4. Close Encounters of the Third Kind (1977)
The genius of this delicate, inquisitive work lies in its filtering of fantastical ideas and images through humdrum domestic settings. Beneath its eye-popping special effects and ecstatic set pieces (the abduction of a child lured from his home by aliens is worthy of comparison to Hitchcock), the film is both a gasp of wonder at the universe and a raw account of an ordinary man (Richard Dreyfuss) torn from his family by obsession.
3. Indiana Jones and the Temple of Doom (1984)
The second Indiana Jones adventure is set one year before Raiders of the Lost Ark, and is roughly 10 times nastier, littered with gruesome spectacle and some regrettably archaic attitudes towards Indian culture. But it remains an unbeatable example of Spielberg in his action-movie pomp. The opening sequence alone – a razzle-dazzle musical number that gives way to a life-or-death dancefloor struggle, a car chase and an impossible escape from a crashing plane – is enough to prove him an all-time master. Rollercoaster cinema at its giddiest.
2. Jaws (1975)
Spielberg was 27 when he created one of the mightiest, scariest thrillers of all time. Its troubled production has been exhaustively documented (most recently on stage in The Shark Is Broken, co-written by and starring Ian Shaw, the son of Robert Shaw, who played Quint) but what matters now is what’s on screen: an impeccably paced slow-burner that knows exactly when to tease and when to terrify. All accompanied by John Williams’s indelible main theme, which is nothing short of a cardiac arrest in musical form.

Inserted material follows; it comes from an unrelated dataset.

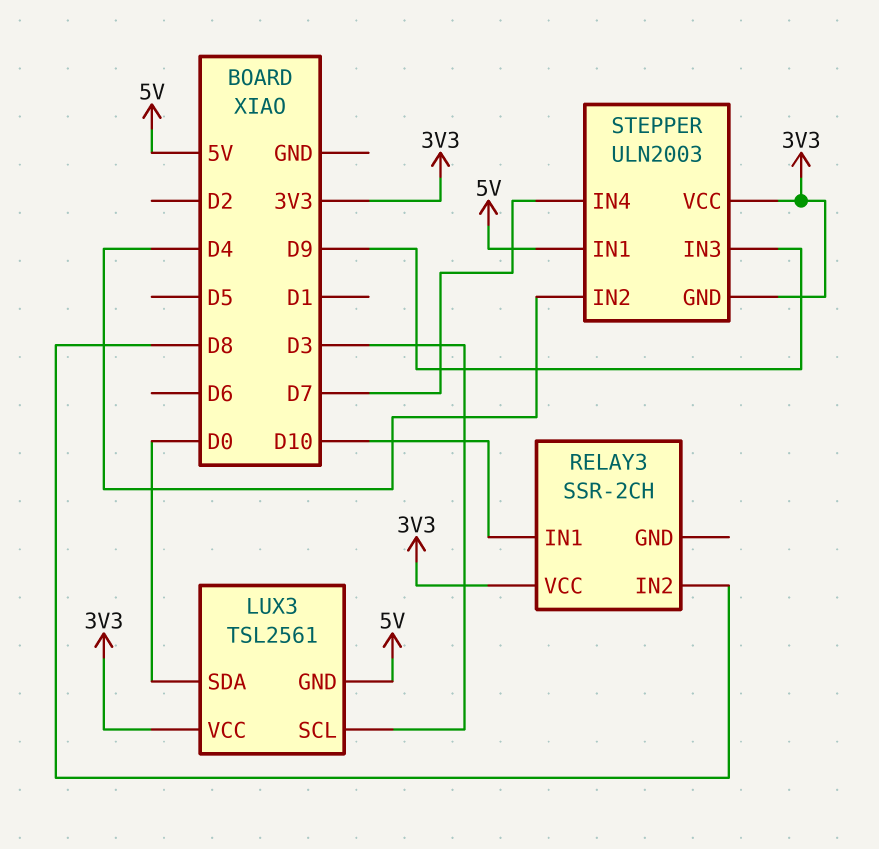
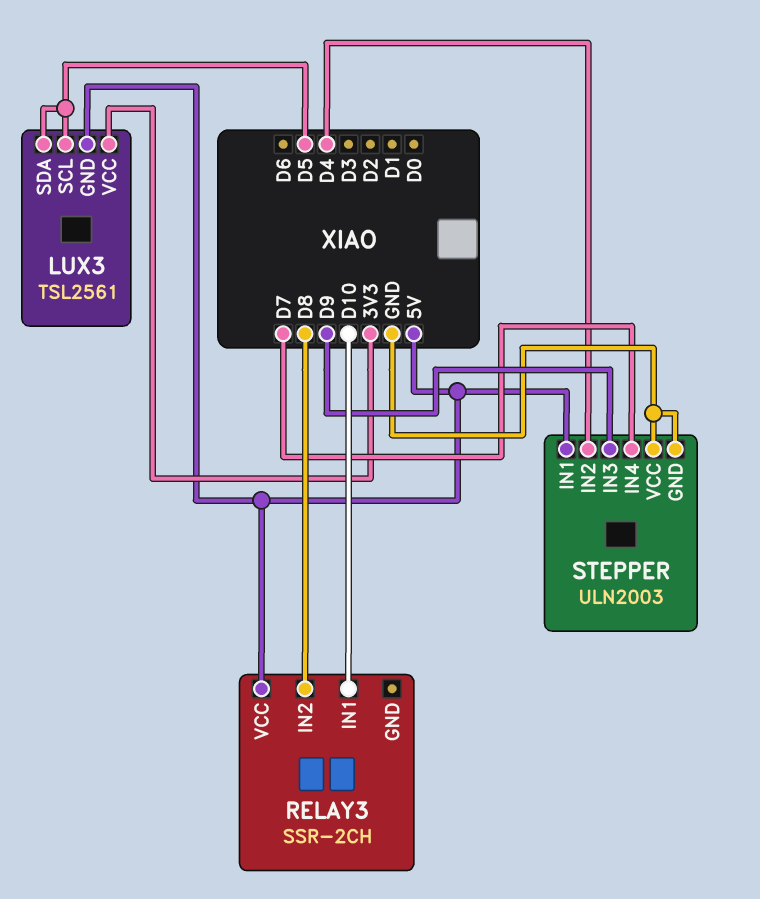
LUX3 pin SCL: D3 -> D5
LUX3 pin SDA: D0 -> D5
RELAY3 pin VCC: 3V3 -> 5V
STEPPER pin GND: 3V3 -> GND
STEPPER pin VCC: 3V3 -> GND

1. ET: The Extra-Terrestrial (1982)
A perfect movie. Think of the miraculous juvenile performers (Spielberg proving himself the equal here of Truffaut, who first encouraged him to make a film about “keeds”); John Williams’s soaring score with its little recesses of menace; the vivid sense of wildness encroaching on the suburbs; screenwriter Melissa Mathison’s knack for distilling tear-duct-draining emotion into a single tableau or phrase (“We’re sick – I think we’re dying” kills me every time); and the eloquent framing and cross-cutting, especially during the biology class sequence. Cultural ubiquity has diminished neither this masterpiece nor ET himself. He comes in peace; we are left in pieces.